**ABOUT THIS EXERCISE:** Reproduce the XML example and exercise page below word for word, without any changes.

**SELECTED TEXT:**
-=-=-

# XML example and exercise
****
+ study examples of accessing nodes in XML tree structure  
+ work on exercise to be completed and submitted
****
+ reference: https://docs.python.org/2.7/library/xml.etree.elementtree.html
+ data source: http://www.dbis.informatik.uni-goettingen.de/Mondial
****

In [1]:
from xml.etree import ElementTree as ET

## XML example

+ for details about tree traversal and iterators, see https://docs.python.org/2.7/library/xml.etree.elementtree.html

In [3]:
document_tree = ET.parse( './data/mondial_database_less.xml' )

In [4]:
# print names of all countries
for child in document_tree.getroot():
    print child.find('name').text

Albania
Greece
Macedonia
Serbia
Montenegro
Kosovo
Andorra


In [5]:
# print names of all countries and their cities
for element in document_tree.iterfind('country'):
    print '* ' + element.find('name').text + ':',
    capitals_string = ''
    for subelement in element.getiterator('city'):
        capitals_string += subelement.find('name').text + ', '
    print capitals_string[:-2]

* Albania: Tirana, Shkodër, Durrës, Vlorë, Elbasan, Korçë
* Greece: Komotini, Kavala, Athina, Peiraias, Peristeri, Acharnes, Patra, Kozani, Kerkyra, Ioannina, Thessaloniki, Iraklio, Chania, Ermoupoli, Rhodes, Tripoli, Lamia, Chalkida, Larissa, Volos, Mytilini, Karyes
* Macedonia: Skopje, Kumanovo
* Serbia: Beograd, Novi Sad, Niš
* Montenegro: Podgorica
* Kosovo: Prishtine
* Andorra: Andorra la Vella


****
## XML exercise

Using data in 'data/mondial_database.xml', the examples above, and refering to https://docs.python.org/2.7/library/xml.etree.elementtree.html, find

1. 10 countries with the lowest infant mortality rates
2. 10 cities with the largest population
3. 10 ethnic groups with the largest overall populations (sum of best/latest estimates over all countries)

-=-=-

**EXERCISE DATA:**
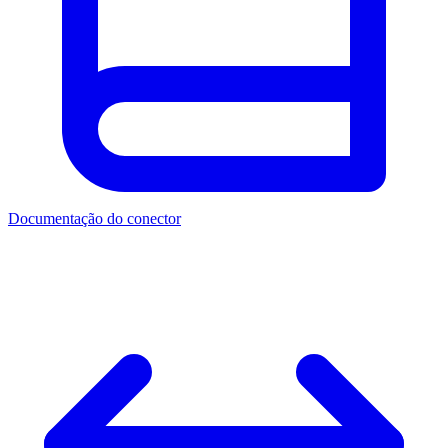
Documentação do conector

-=-=-

**RESPONSE:**
# XML example and exercise
****
+ study examples of accessing nodes in XML tree structure  
+ work on exercise to be completed and submitted
****
+ reference: https://docs.python.org/2.7/library/xml.etree.elementtree.html
+ data source: http://www.dbis.informatik.uni-goettingen.de/Mondial
****

In [1]:
from xml.etree import ElementTree as ET

## XML example

+ for details about tree traversal and iterators, see https://docs.python.org/2.7/library/xml.etree.elementtree.html

In [3]:
document_tree = ET.parse( './data/mondial_database_less.xml' )

In [4]:
# print names of all countries
for child in document_tree.getroot():
    print child.find('name').text

Albania
Greece
Macedonia
Serbia
Montenegro
Kosovo
Andorra


In [5]:
# print names of all countries and their cities
for element in document_tree.iterfind('country'):
    print '* ' + element.find('name').text + ':',
    capitals_string = ''
    for subelement in element.getiterator('city'):
        capitals_string += subelement.find('name').text + ', '
    print capitals_string[:-2]

* Albania: Tirana, Shkodër, Durrës, Vlorë, Elbasan, Korçë
* Greece: Komotini, Kavala, Athina, Peiraias, Peristeri, Acharnes, Patra, Kozani, Kerkyra, Ioannina, Thessaloniki, Iraklio, Chania, Ermoupoli, Rhodes, Tripoli, Lamia, Chalkida, Larissa, Volos, Mytilini, Karyes
* Macedonia: Skopje, Kumanovo
* Serbia: Beograd, Novi Sad, Niš
* Montenegro: Podgorica
* Kosovo: Prishtine
* Andorra: Andorra la Vella


****
## XML exercise

Using data in 'data/mondial_database.xml', the examples above, and refering to https://docs.python.org/2.7/library/xml.etree.elementtree.html, find

1. 10 countries with the lowest infant mortality rates
2. 10 cities with the largest population
3. 10 ethnic groups with the largest overall populations (sum of best/latest estimates over all countries)